The book brought me back to when straight after the birth of our second child, I received a phone call from a relative to commiserate me rather than to congratulate me for his birth. She told me how the time of her children's early childhood were the 'dark ages' of her life... a time when she held her breath, put her life on hold, hardly ever went out, didn't travel... till the children were older enough and she could finally get her life back...Though that phone call happened 16 years ago I still remember the conversation vividly. Maybe that had worked for her but that couldn't have possibly worked for me who had another 20 plus childbearing years ahead.

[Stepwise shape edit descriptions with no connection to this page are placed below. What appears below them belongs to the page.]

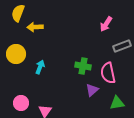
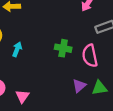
purple triangle: (92, 90) -> (79, 86), moved

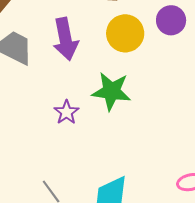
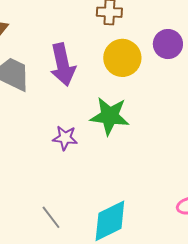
purple star: (66, 112) -> (65, 138), turned -30

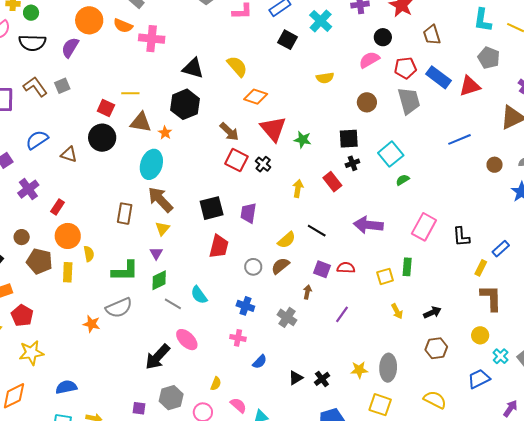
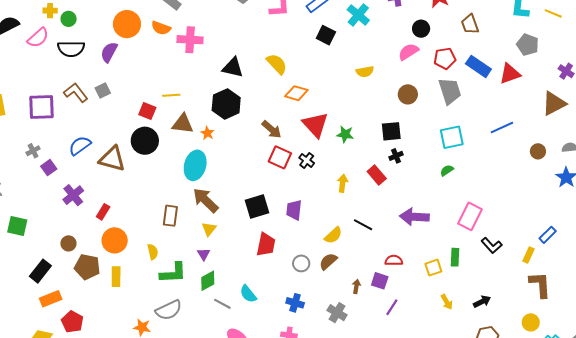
brown triangle: (69, 154) -> (112, 159), size x1.6
cyan square: (391, 154) -> (452, 137), moved, turned 30
black L-shape: (461, 237) -> (492, 245), moved, turned -35
yellow semicircle: (89, 254) -> (153, 252), moved
purple square: (322, 269) -> (380, 281), moved

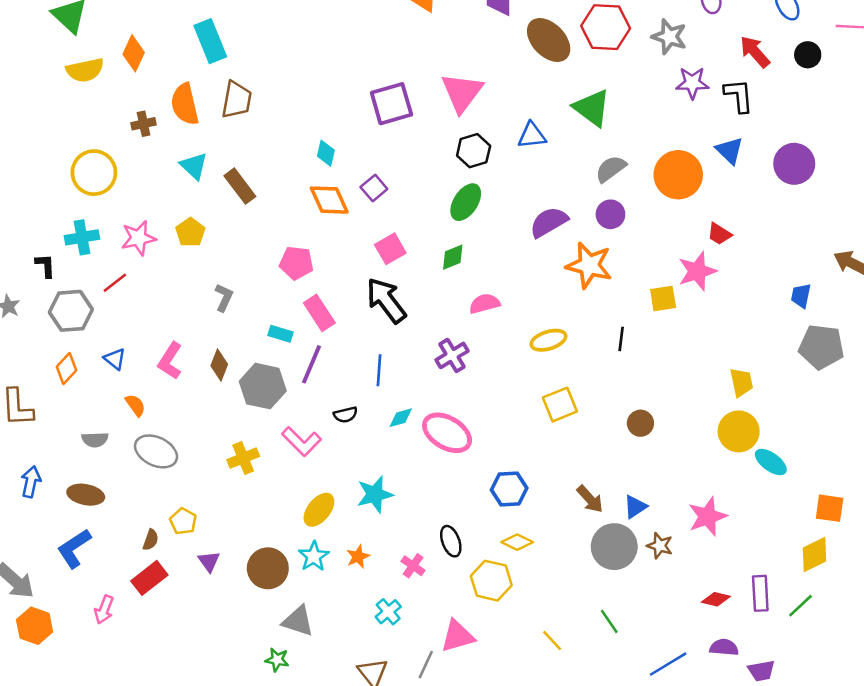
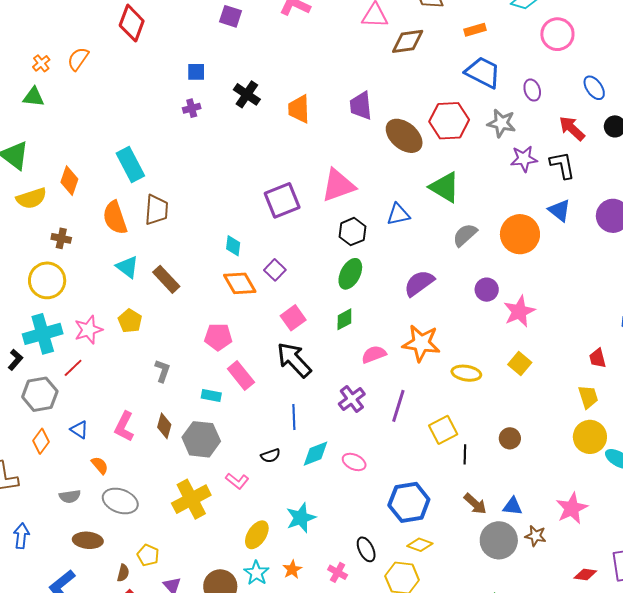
pink triangle: (462, 93) -> (338, 185), turned 39
brown cross: (144, 124) -> (61, 238), moved, turned 30
purple circle: (610, 214) -> (487, 290), moved
red trapezoid: (719, 234) -> (598, 358), moved, turned 50
cyan cross: (82, 237) -> (43, 334), size x1.4
orange star: (589, 265) -> (421, 343), moved
black L-shape: (45, 266) -> (15, 360), turned 50
pink star: (697, 271) -> (519, 311), moved
yellow square: (663, 298) -> (520, 363), moved, turned -35
black line: (621, 339) -> (465, 454), moved
yellow ellipse: (548, 340) -> (466, 373), moved, turned 32
purple line: (311, 364) -> (398, 406), moved
cyan diamond: (401, 418) -> (315, 454), size x1.4
pink ellipse: (447, 433) -> (354, 462), size x0.6
pink L-shape: (302, 441) -> (237, 481), size x0.7
yellow cross: (243, 458) -> (191, 499), size x1.5
blue hexagon: (509, 489) -> (409, 502), size x1.4
brown ellipse: (86, 495) -> (88, 540), moved
blue triangle: (635, 507) -> (512, 506), turned 45

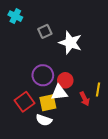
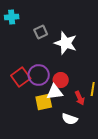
cyan cross: (15, 16) -> (12, 17), turned -32
red square: (24, 102) -> (21, 77), moved
white semicircle: (44, 120) -> (70, 119), moved

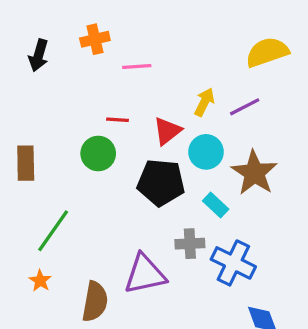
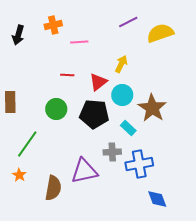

I was only 21 with the plan, God willing, to have a big family... For me and Pierpaolo, it was very clear we didn't want to hold our breath until this 'better future' arrived but that what we really wanted was to live our life happily NOW, breathing it in deeply with open lungs and living it to the full with all its sacrifices but enjoying our vocation as spouses and parents. The 'Wholeness of Vision' the author talks about in the book, was what gave us strength in the difficult moments ... looking beyond the immediate... embracing the difficulties and always looking at the Risen Christ.
After almost 20 years of marriage as the money situation appears to be particularly tricky and the house incredibly small... that Vision was cloudy, I wanted that button and was ready to hold my breath till God would finally showed His mighty Providence with an envelope full of money through the letter box and a phone call of someone offering us a bigger house (with a laundry room and a study) at a ridiculously low price. I could see the immediate suffering but had lost the vision. I had even started dreaming about moving, giving up the wonderful network of family and friends and the incredible community we had build in 20 years...
'This book is going to upset me so much!!! In this book the author is going through some of the same issues I am', I said to Pierpaolo, 'And what is going to be more annoying it's that she is really going to have it all... the money and the big house... the career ... probably too ...you know American style.'
The more I read the more her situation became difficult and problems seemed to arise unnecessarily. God was truly testing her faith through unexpected pregnancies and her poor health and both husband and wife found strength from one another and together from God.
The conversations between Jennifer, the author, and Joe, her husband were the exact same conversations Pierpaolo and I had had many times on similar issues. Joe's positive attitude towards life and his love for his family was heartwarming... the clear list of priorities and his choice to willingly and happily, not take the path of a successful career for the sake of the family... It really felt as if it was my husband speaking! Joe became my hero, he was clearly Jennifer's rock in the same way as my husband had to rescue me from myself many times throughout our life together. My heart softened, my attitude towards the book changed.
The book wasn't about the American dream as I had pictured it in my mind, it wasn't about success, money or fame, the book was a book about family, about spousal love, about discovering the joy of parenting, about the gift of parents and grandparents, about relationships, about the importance of community, about reordering priorities, about unexpected friendships, about trust and openness to God's will.
As I turned the last page of the book... my house was still as small as ever, the money as short as before but the desire to have a change of heart that would allow me to truly say this IS my life... and enjoy it NOW not WHEN and IF we have a bigger house or we are in better financial position... But NOW... was all I was left with as my family's harmonious symphony played in the background.